The study showed that pregnant females with advanced maternal age were more likely to undergo a caesarean delivery, than females 20-34 years of age. This may be, according to a Bangladeshi study, due to the higher prevalence of pregnancy induced hypertension, gestational diabetes mellitus or having a bad obstetric history, like previous miscarriages or subfertility. Pregnancy induced hypertension was not significantly different between the two groups in the current study. Weerasekera et al.'s study in 2003 reported a greater incidence of pregnancy induced hypertension (27.3% versus 12%) in pregnancies at 40 years and over. The risk for gestational diabetes mellitus was 1.71 times higher among pregnant females above 40 years in a United States study. The instant study did not show a significant difference between the two groups in terms of the risk for gestational diabetes mellitus. The current study reported a significantly higher risk of preterm delivery in females with advanced maternal age. The present study showed that advanced maternal age was not a significant risk factor for low birth weight. There was no significant difference in the five minute Apgar score between the advanced maternal age group and the 20-34-year age group in this study population.
Awareness
With expanding opportunities for higher education, careers, and economic independence, more young females tend to delay the childbearing age above 35 years. This study showed that 12.2% of females in advanced maternal age delayed their current pregnancy compared to 3.1% in the 20-34 group; however, the commonest reason for postponement was the partner being away for work. In this study, a significantly greater rate of neonatal unit admissions was noted in the advanced maternal age group compared to the 20-34-year age group with no significant difference in re-admission.
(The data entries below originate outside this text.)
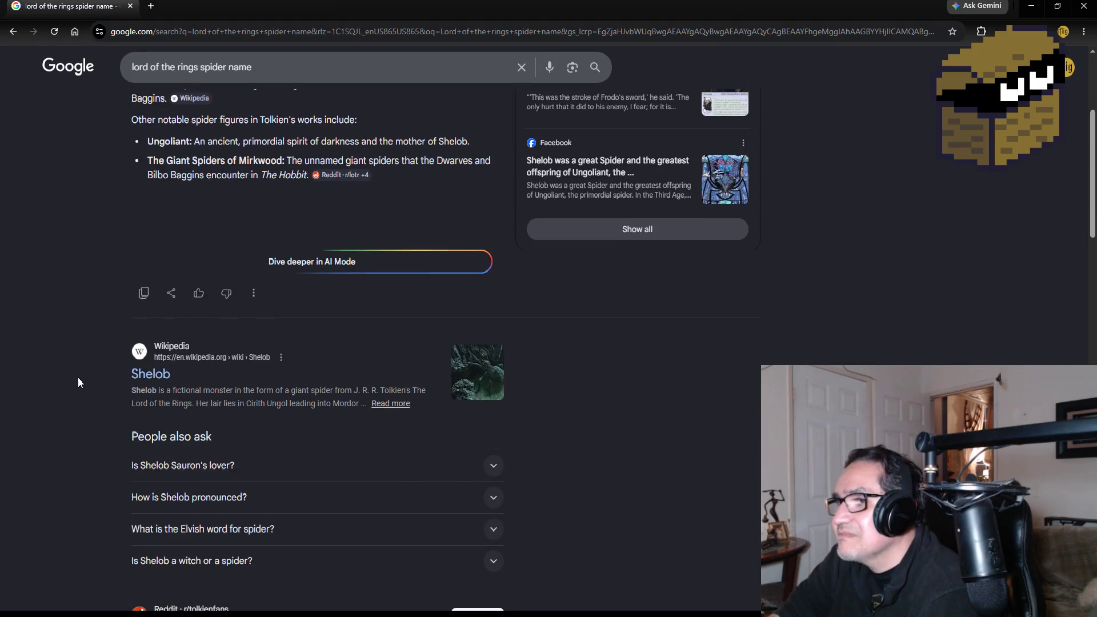
pyautogui.scroll(4, 78, 377)
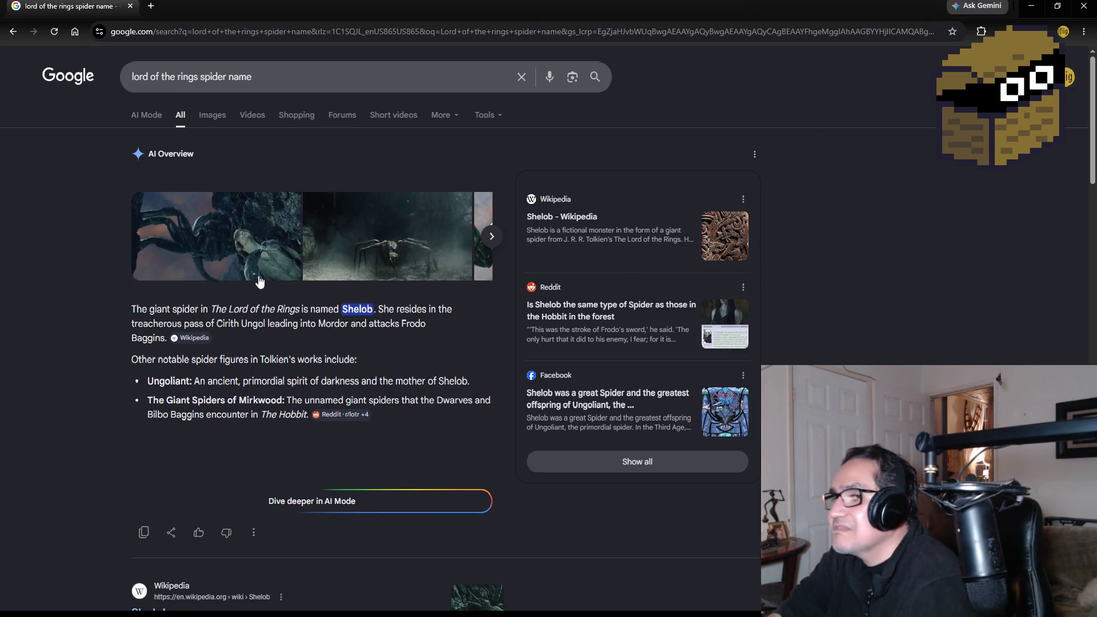
pyautogui.click(1078, 10)
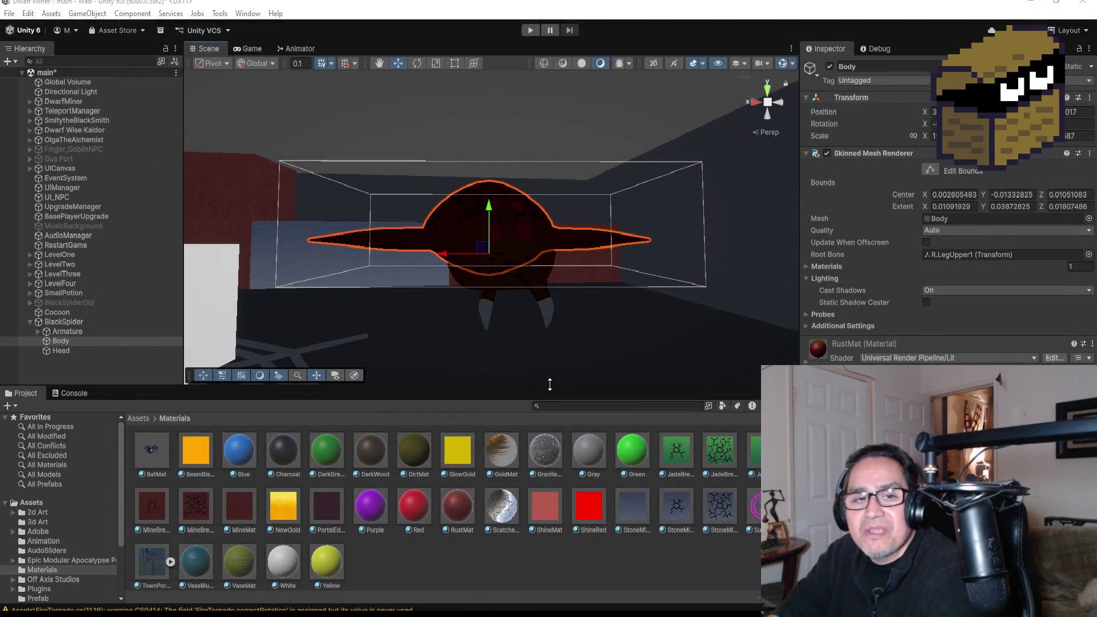
# Expand the spider's Armature, switch to the Rotate tool and view the spider from the front
pyautogui.moveTo(560, 258)
pyautogui.mouseDown()
pyautogui.moveTo(758, 320)
pyautogui.moveTo(553, 308)
pyautogui.mouseUp()
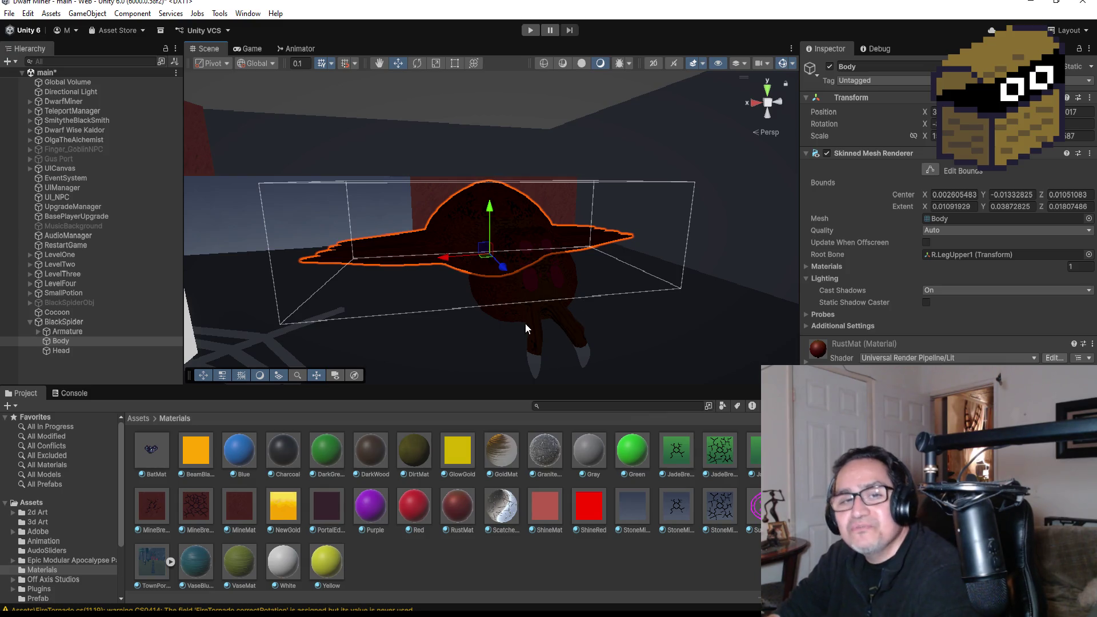
pyautogui.click(37, 331)
pyautogui.click(36, 331)
pyautogui.scroll(-3, 73, 335)
pyautogui.click(81, 291)
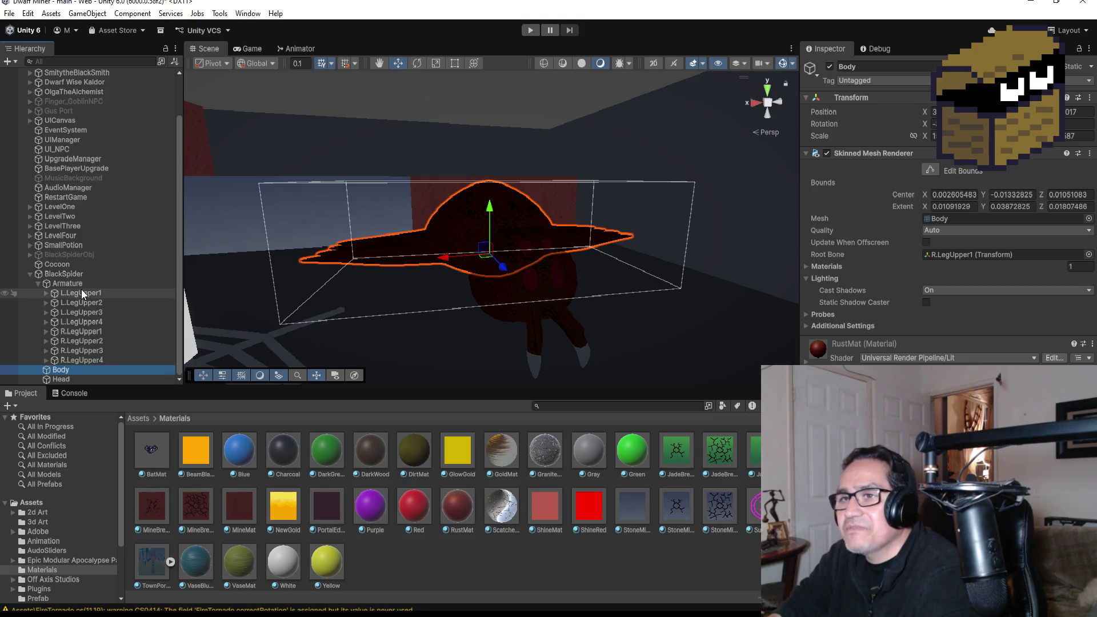
pyautogui.click(419, 62)
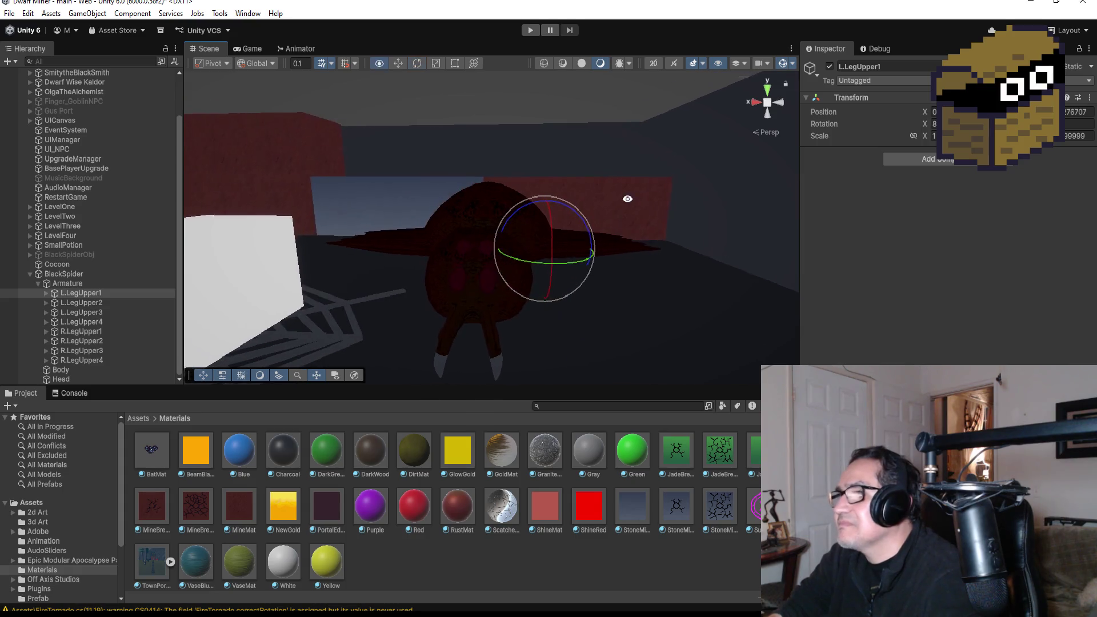
pyautogui.click(755, 101)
Jayatunge et al. emphasise that awareness must be raised about the complications associated with advanced maternal age in order to ensure that females make an informed choice about the timing of their pregnancy. "The importance of contraception must be emphasised in females with advanced maternal age in order to prevent unwanted pregnancies. Pregnant females with advanced maternal age should be educated about the higher risk of complications, how to identify them, when to seek help and the importance of meticulous antenatal care so as to improve the maternal and perinatal outcome," Jayatunge et al. noted.